§ **What is needed**
Your answer must be an exact copy of the entries below, with no pictures in it.

§ **Exercise inputs**
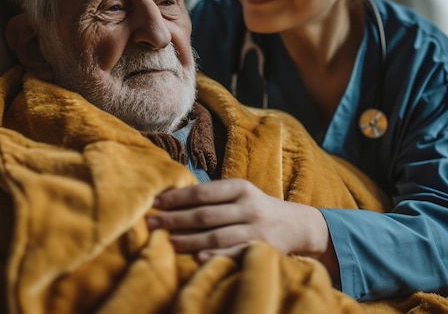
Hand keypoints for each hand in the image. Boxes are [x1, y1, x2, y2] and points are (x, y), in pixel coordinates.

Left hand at [146, 179, 330, 263]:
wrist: (297, 226)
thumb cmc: (258, 208)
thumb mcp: (241, 194)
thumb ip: (214, 195)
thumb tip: (173, 198)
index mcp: (241, 188)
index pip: (202, 192)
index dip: (177, 198)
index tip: (155, 202)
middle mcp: (249, 207)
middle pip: (204, 215)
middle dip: (174, 220)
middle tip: (151, 223)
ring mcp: (255, 230)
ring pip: (215, 236)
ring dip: (188, 241)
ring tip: (167, 242)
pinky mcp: (261, 249)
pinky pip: (233, 254)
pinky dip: (214, 257)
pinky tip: (197, 259)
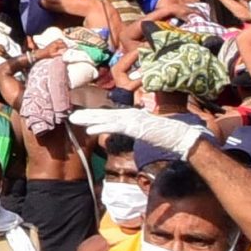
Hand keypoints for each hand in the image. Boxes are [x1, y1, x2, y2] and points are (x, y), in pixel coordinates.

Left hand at [74, 106, 200, 159]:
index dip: (95, 116)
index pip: (109, 115)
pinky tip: (89, 131)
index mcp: (131, 115)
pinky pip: (115, 127)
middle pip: (104, 114)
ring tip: (74, 120)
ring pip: (106, 119)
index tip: (81, 116)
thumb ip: (136, 131)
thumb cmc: (165, 135)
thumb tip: (129, 132)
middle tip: (70, 116)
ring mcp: (132, 120)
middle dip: (87, 115)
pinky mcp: (135, 127)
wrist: (181, 136)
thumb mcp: (146, 133)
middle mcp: (130, 114)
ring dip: (89, 120)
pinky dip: (101, 128)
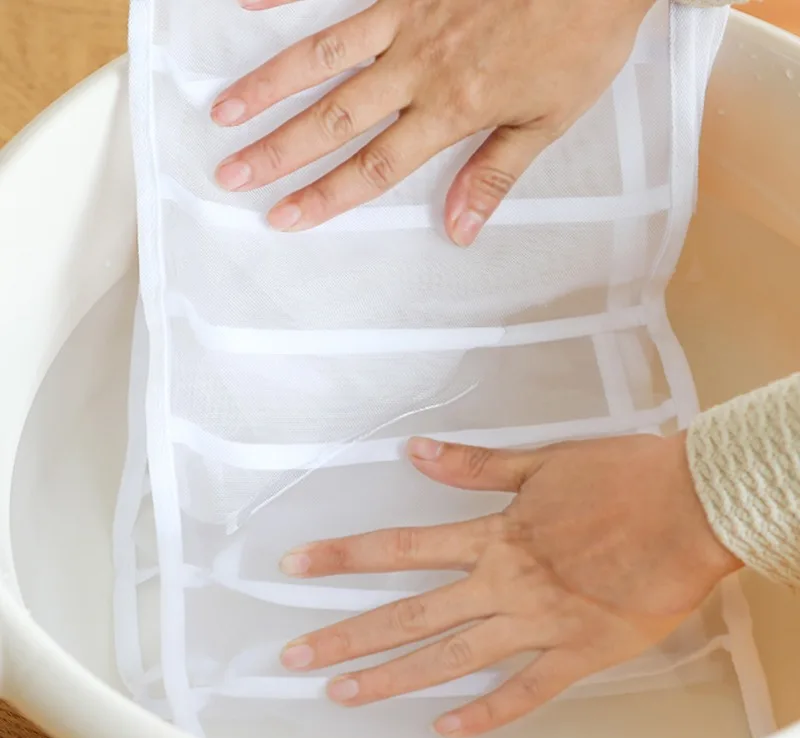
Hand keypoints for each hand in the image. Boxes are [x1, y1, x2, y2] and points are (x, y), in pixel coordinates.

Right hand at [213, 0, 654, 243]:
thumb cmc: (582, 35)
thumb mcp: (549, 119)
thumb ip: (494, 174)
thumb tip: (459, 230)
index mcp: (451, 109)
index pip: (375, 165)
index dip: (326, 195)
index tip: (284, 217)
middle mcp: (417, 67)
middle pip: (334, 118)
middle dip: (278, 151)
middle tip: (230, 173)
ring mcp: (407, 14)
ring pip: (323, 56)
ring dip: (270, 85)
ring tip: (225, 111)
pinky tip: (249, 6)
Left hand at [278, 434, 740, 737]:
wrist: (689, 507)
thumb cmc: (621, 477)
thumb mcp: (541, 461)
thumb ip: (475, 465)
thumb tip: (418, 451)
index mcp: (493, 535)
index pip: (399, 546)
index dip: (343, 556)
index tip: (297, 565)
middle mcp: (503, 584)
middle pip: (410, 615)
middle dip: (348, 635)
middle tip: (296, 654)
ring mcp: (537, 624)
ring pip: (451, 658)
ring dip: (394, 678)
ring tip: (344, 693)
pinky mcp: (578, 653)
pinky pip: (525, 693)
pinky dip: (487, 713)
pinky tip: (450, 728)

§ **Solution for this exercise**
Hand keypoints for each hand in the image. Boxes are [x1, y1, x2, y2] and points are (x, y), in pixel coordinates.

Left hand at [146, 179, 330, 263]:
wrist: (297, 226)
thumb cmc: (258, 208)
thumb mcp: (241, 194)
thumb ip: (214, 195)
thumb tip: (173, 198)
index mcp: (241, 188)
index pip: (202, 192)
index dip: (177, 198)
index tip: (155, 202)
middle mcp: (249, 207)
middle pip: (204, 215)
middle dip: (174, 220)
middle tip: (151, 223)
ring mcp: (255, 230)
ring pip: (215, 236)
ring dip: (188, 241)
ring tip: (167, 242)
pinky mcp: (261, 249)
pinky pip: (233, 254)
pinky dip: (214, 257)
pinky tip: (197, 259)
Hand keypoints for each hand in the image. Boxes are [x1, y1, x2, y2] and points are (x, y), in pixel coordinates.

Left hand at [74, 106, 200, 159]:
index dip: (95, 116)
index pip: (109, 115)
pinky tip: (89, 131)
index mcp: (131, 115)
pinky pip: (115, 127)
middle pip: (104, 114)
ring tip: (74, 120)
ring pip: (106, 119)
index tip: (81, 116)
thumb ip: (136, 131)
thumb cmc: (165, 135)
thumb tip: (129, 132)
middle tip: (70, 116)
ring mcp: (132, 120)
middle dip: (87, 115)
pinky mcp: (135, 127)
wrist: (181, 136)
thumb mcp: (146, 133)
middle mcp: (130, 114)
ring dip: (89, 120)
pinky dip: (101, 128)
Hand keypoints for each hand in the image. Boxes are [x1, y1, x2, y2] and points are (x, y), in pixel coordinates.

Right hand at [213, 0, 654, 243]:
thumb cmc: (582, 35)
thumb mcp: (549, 119)
thumb ip: (494, 174)
thumb tip: (459, 230)
index mcp: (451, 109)
index pip: (375, 165)
index dip: (326, 195)
index tip: (284, 217)
middle mcp: (417, 67)
middle pip: (334, 118)
middle dip: (278, 151)
middle tip: (230, 173)
ring mcp: (407, 14)
ring pip: (323, 56)
ring dip: (270, 85)
ring tip: (225, 111)
pinky tip: (249, 6)
Left hand at [278, 434, 740, 737]:
wrist: (689, 507)
thumb cmc: (621, 477)
thumb mcp: (541, 461)
thumb ip: (475, 465)
thumb tip: (418, 451)
index mcp: (493, 535)
index pip: (399, 546)
index dip: (343, 556)
index tip: (297, 565)
middle mcp: (503, 584)
middle pip: (410, 615)
middle dip: (348, 635)
middle tip: (296, 654)
ring mcp: (537, 624)
ring pip: (451, 658)
ring dip: (394, 678)
ring tip: (344, 693)
pinky mcp: (578, 653)
pinky pip: (525, 693)
pinky dip: (487, 713)
pinky tip: (450, 728)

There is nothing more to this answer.